Top of Recorded data
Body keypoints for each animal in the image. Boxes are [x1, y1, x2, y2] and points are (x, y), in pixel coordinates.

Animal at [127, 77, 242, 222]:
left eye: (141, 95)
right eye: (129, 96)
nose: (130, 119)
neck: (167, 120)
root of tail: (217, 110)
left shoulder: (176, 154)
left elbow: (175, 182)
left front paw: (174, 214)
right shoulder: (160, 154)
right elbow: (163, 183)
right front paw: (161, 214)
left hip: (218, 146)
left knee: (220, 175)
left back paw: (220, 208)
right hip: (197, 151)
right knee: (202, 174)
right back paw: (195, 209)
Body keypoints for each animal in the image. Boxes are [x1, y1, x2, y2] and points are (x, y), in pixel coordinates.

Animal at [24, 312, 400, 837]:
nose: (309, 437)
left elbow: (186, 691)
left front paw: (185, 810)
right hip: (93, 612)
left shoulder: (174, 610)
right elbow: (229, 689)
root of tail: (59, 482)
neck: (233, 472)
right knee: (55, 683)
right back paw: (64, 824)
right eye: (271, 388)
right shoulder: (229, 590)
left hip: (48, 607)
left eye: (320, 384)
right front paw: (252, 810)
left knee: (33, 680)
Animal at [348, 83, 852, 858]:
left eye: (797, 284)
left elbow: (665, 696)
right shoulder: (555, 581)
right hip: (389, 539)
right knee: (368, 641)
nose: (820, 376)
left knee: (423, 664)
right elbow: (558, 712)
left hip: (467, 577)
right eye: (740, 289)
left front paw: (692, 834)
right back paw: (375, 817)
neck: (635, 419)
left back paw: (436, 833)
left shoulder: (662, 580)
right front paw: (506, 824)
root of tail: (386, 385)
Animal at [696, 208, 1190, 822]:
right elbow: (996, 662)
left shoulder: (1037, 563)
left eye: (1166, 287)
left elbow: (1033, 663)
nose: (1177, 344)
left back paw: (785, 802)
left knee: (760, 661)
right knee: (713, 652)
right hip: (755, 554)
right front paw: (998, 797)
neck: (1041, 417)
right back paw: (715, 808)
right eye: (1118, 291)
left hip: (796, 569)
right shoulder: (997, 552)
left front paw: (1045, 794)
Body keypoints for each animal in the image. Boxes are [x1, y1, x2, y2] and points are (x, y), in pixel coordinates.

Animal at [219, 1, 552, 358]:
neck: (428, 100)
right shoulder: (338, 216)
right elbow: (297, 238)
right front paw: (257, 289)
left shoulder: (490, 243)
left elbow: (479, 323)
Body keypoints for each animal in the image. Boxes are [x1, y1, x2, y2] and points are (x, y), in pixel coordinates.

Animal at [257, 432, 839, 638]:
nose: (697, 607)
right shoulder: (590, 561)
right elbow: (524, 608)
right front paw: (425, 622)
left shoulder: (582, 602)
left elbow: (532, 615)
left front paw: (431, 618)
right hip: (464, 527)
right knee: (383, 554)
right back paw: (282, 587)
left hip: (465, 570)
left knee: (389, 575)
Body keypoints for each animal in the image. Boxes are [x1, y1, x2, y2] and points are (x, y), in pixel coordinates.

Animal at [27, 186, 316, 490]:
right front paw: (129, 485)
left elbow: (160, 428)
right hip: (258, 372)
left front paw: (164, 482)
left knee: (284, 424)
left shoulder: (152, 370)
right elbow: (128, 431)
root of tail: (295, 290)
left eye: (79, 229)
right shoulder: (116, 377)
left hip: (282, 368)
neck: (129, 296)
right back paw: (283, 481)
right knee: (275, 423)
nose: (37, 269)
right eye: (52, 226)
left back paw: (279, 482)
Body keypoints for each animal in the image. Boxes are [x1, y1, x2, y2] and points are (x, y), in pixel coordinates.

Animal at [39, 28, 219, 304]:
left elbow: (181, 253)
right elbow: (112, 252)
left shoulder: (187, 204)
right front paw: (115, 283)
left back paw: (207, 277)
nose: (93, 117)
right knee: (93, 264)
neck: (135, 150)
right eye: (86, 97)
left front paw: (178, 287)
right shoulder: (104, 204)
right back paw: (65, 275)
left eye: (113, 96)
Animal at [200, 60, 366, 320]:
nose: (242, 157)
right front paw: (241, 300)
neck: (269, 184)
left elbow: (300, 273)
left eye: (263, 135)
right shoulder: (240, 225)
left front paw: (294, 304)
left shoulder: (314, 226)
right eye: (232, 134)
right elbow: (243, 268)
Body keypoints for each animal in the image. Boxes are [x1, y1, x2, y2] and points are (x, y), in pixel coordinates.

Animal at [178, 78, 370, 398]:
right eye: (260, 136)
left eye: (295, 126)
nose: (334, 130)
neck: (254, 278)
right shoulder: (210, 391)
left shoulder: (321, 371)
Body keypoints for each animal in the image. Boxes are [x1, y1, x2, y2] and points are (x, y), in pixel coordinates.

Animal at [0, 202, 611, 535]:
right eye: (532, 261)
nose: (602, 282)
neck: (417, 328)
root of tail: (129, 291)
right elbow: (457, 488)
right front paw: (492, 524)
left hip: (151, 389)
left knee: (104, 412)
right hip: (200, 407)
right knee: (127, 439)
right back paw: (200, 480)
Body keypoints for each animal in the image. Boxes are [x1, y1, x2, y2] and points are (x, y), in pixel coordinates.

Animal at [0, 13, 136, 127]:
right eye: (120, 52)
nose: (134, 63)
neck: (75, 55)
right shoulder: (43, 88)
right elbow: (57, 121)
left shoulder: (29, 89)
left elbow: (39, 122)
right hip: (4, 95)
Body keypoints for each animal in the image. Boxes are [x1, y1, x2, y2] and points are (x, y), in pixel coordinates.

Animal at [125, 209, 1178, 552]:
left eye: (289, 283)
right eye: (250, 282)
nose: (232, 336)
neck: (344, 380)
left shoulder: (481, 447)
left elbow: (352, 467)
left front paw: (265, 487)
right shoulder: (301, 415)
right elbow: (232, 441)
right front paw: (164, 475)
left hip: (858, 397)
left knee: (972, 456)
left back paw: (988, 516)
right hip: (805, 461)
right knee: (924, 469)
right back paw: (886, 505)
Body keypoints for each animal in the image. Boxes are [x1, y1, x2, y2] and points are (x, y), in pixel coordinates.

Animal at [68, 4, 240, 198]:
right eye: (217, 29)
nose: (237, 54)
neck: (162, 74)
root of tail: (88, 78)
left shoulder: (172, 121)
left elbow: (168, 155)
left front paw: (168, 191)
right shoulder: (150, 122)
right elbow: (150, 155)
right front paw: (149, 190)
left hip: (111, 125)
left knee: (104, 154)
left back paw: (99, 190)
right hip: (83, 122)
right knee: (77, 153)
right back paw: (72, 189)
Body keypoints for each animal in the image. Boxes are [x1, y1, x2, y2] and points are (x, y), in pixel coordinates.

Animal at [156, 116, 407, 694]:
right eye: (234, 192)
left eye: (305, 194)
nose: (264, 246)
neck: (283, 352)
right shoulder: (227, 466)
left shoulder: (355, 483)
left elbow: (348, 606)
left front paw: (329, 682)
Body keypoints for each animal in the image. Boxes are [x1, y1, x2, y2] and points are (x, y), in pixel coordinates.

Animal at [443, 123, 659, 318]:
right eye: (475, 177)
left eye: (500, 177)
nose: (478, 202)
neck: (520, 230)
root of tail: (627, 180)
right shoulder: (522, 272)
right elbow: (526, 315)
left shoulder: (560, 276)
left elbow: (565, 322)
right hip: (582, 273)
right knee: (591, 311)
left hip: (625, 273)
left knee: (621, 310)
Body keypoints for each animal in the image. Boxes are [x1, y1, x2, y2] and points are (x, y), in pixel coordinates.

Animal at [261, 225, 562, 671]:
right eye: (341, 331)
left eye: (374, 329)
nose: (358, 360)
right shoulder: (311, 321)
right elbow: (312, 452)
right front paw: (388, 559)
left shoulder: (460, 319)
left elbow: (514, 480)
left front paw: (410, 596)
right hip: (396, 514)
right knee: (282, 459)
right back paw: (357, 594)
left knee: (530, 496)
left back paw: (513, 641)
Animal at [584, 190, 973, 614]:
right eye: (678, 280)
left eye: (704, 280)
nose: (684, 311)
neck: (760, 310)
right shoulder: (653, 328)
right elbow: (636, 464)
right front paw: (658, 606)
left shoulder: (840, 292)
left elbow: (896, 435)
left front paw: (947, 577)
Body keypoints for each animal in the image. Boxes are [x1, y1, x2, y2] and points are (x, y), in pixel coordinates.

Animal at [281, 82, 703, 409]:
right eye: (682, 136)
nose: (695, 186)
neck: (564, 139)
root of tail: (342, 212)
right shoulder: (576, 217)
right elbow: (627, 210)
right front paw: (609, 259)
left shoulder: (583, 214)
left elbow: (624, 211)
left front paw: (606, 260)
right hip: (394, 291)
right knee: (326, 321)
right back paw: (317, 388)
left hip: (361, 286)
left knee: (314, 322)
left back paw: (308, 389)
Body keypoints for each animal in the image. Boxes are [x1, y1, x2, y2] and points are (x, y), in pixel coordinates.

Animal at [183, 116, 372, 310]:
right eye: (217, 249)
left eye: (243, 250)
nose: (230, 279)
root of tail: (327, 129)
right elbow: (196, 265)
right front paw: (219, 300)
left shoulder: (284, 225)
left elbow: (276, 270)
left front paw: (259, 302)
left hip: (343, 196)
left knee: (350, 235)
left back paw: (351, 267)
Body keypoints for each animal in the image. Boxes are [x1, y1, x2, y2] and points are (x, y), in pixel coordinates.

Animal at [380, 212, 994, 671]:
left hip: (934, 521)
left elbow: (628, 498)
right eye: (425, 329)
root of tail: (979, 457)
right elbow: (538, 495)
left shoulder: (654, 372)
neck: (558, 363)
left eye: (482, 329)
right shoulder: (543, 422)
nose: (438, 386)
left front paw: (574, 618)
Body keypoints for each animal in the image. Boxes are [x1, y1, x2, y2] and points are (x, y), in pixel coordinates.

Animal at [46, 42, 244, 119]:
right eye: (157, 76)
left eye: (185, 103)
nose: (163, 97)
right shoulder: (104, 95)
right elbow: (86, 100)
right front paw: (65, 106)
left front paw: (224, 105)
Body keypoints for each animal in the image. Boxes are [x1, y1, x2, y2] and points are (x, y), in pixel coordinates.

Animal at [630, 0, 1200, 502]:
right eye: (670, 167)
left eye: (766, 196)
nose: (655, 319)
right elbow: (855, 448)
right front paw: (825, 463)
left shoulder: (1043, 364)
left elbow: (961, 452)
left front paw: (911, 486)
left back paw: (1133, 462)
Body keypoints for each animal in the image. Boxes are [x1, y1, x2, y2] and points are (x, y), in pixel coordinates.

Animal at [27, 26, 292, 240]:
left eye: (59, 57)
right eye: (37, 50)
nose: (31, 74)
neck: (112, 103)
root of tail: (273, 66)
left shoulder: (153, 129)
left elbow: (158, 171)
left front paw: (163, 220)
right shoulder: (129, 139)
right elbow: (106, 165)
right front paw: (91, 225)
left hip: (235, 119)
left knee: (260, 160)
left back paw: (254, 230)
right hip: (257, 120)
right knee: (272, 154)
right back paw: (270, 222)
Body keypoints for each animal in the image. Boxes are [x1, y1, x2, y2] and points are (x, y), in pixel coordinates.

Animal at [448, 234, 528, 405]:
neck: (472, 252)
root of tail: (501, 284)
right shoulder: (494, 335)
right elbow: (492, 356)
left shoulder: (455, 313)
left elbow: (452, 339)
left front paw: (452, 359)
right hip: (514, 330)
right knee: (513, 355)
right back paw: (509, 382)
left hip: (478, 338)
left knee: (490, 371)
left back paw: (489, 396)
Bottom of Recorded data
Work to be completed -
Looking at the data above, write out exactly the lines that start at the one containing "right eye: (52, 226)" and end at the one containing "left hip: (151, 389)"; include both and nothing beyond.

Answer box -
right eye: (52, 226)
left back paw: (279, 482)
Body keypoints for each animal in the image. Boxes are [x1, y1, x2, y2] and points are (x, y), in pixel coordinates.

Animal at [39, 28, 219, 304]:
left elbow: (181, 253)
right elbow: (112, 252)
left shoulder: (187, 204)
right front paw: (115, 283)
left back paw: (207, 277)
nose: (93, 117)
right knee: (93, 264)
neck: (135, 150)
right eye: (86, 97)
left front paw: (178, 287)
right shoulder: (104, 204)
right back paw: (65, 275)
left eye: (113, 96)
Animal at [200, 60, 366, 320]:
nose: (242, 157)
right front paw: (241, 300)
neck: (269, 184)
left elbow: (300, 273)
left eye: (263, 135)
right shoulder: (240, 225)
left front paw: (294, 304)
left shoulder: (314, 226)
right eye: (232, 134)
right elbow: (243, 268)
Body keypoints for each animal in the image. Boxes are [x1, y1, x2, y2] and points are (x, y), in pixel coordinates.

Animal at [178, 78, 370, 398]:
right eye: (260, 136)
left eye: (295, 126)
nose: (334, 130)
neck: (254, 278)
right shoulder: (210, 391)
left shoulder: (321, 371)
Body keypoints for each animal in the image. Boxes are [x1, y1, x2, y2] and points are (x, y), in pixel coordinates.

Animal at [0, 202, 611, 535]:
right eye: (532, 261)
nose: (602, 282)
neck: (417, 328)
root of tail: (129, 291)
right elbow: (457, 488)
right front paw: (492, 524)
left hip: (151, 389)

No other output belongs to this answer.